**Aufgabe A**
Kopiere aus dem Text zum Mietendeckel das Stück, das bei den Worten „Rot-Rot-Grün hat durch“ anfängt und nach „will, bleibt fraglich.“ aufhört.
**Aufgabe B**
Beantworte zum Text zum Mietendeckel diese Fragen:
(i) Welches Amt hat Christian Gräff?
(ii) Welcher Experte hat zuletzt den Mietenstopp für Genossenschaften als nicht zumutbar bezeichnet?
(iii) Welches Versprechen hat die Koalition nicht erfüllt?

**Vorliegender Text**
Deckel der Ungerechtigkeiten

Die Koalition hat ihr Versprechen nicht erfüllt, Wohnungsbaugenossenschaften vom sogenannten Mietendeckel auszunehmen. Durch ihren pauschalen Preisstopp entsteht eine neue Ungerechtigkeit gegenüber der überwiegend großen Zahl an Vermietern, die ihren Bestand bisher zu fairen Konditionen vermietet haben. 
Christian Gräff, Sprecher für Bauen und Wohnen der CDU-Fraktion BerlinChristian Gräff, Sprecher für Bauen und Wohnen der CDU-Fraktion Berlin

++ Falsche Versprechungen führen in der Wohnungswirtschaft zu Enttäuschungen

Christian Gräff, Sprecher für Bauen und Wohnen der CDU-Fraktion Berlin, erklärt:

Die Koalition hat ihr Versprechen nicht erfüllt, Wohnungsbaugenossenschaften vom sogenannten Mietendeckel auszunehmen. Durch ihren pauschalen Preisstopp entsteht eine neue Ungerechtigkeit gegenüber der überwiegend großen Zahl an Vermietern, die ihren Bestand bisher zu fairen Konditionen vermietet haben. Experten wie zuletzt Professor Eberhard von Einem hatten den Mietenstopp für Genossenschaften und andere verhaltende Vermieter als nicht zumutbar bezeichnet: Unterschiedliche Vermieter verdienen eine unterschiedliche Betrachtung, so von Einem. Dem stimmen wir voll und ganz zu.

Rot-Rot-Grün hat durch die falschen Versprechungen auf Ausnahmen vom Deckel große Enttäuschung ausgelöst und damit das Klima in der Wohnungswirtschaft belastet. Wie die Koalition unter diesen Umständen ihr Versprechen einer längst überfälligen Wohnungsbau-Offensive einlösen will, bleibt fraglich.

**Vorliegende Daten**
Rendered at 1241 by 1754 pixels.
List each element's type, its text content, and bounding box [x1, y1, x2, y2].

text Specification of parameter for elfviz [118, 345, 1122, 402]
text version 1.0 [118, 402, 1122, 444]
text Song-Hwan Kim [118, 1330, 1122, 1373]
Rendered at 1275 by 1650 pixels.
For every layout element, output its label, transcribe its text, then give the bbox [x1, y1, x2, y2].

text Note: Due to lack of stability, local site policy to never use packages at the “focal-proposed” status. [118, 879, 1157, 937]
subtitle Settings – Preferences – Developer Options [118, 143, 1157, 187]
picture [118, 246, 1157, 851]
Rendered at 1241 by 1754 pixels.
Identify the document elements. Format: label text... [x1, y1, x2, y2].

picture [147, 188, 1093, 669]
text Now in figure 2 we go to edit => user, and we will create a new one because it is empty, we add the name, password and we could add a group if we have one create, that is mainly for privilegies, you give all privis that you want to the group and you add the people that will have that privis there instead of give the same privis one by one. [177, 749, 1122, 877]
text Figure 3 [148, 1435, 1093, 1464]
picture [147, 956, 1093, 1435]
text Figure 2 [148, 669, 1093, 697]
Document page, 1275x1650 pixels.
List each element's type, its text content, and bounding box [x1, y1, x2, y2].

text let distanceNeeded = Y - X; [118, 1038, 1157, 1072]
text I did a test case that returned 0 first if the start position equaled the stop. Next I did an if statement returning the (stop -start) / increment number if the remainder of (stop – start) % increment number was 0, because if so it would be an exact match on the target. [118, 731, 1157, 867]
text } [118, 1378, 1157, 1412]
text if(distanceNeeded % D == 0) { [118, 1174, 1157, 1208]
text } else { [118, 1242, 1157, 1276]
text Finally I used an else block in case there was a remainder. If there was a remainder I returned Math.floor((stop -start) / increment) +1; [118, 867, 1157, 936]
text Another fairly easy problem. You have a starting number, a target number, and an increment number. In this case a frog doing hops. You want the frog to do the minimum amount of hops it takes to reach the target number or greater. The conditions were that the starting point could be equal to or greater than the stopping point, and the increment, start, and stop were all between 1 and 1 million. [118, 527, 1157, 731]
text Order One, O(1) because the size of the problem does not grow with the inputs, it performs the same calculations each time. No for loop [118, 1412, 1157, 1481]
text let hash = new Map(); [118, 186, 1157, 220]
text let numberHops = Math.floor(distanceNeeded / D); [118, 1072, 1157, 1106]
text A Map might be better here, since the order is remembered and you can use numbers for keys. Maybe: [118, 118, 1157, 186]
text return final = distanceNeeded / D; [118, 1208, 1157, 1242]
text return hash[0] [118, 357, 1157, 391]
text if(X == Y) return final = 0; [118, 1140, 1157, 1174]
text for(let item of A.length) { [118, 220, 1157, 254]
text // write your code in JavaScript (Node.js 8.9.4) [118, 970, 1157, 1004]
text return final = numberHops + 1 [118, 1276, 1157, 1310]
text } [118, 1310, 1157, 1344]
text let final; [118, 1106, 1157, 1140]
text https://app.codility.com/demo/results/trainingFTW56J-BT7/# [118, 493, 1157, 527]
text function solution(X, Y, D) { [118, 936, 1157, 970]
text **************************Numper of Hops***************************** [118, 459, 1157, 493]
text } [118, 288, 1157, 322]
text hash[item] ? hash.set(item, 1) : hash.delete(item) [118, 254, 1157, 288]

**Ergebnis A**
Rot-Rot-Grün hat durch die falschen Versprechungen auf Ausnahmen vom Deckel große Enttäuschung ausgelöst und damit das Klima in der Wohnungswirtschaft belastet. Wie die Koalition unter diesen Umständen ihr Versprechen einer längst überfälligen Wohnungsbau-Offensive einlösen will, bleibt fraglich.

**Ergebnis B**
(i) Er ist Sprecher für Bauen und Wohnen der CDU-Fraktion Berlin.
(ii) Professor Eberhard von Einem
(iii) Sie wollte Wohnungsbaugenossenschaften vom sogenannten Mietendeckel ausnehmen.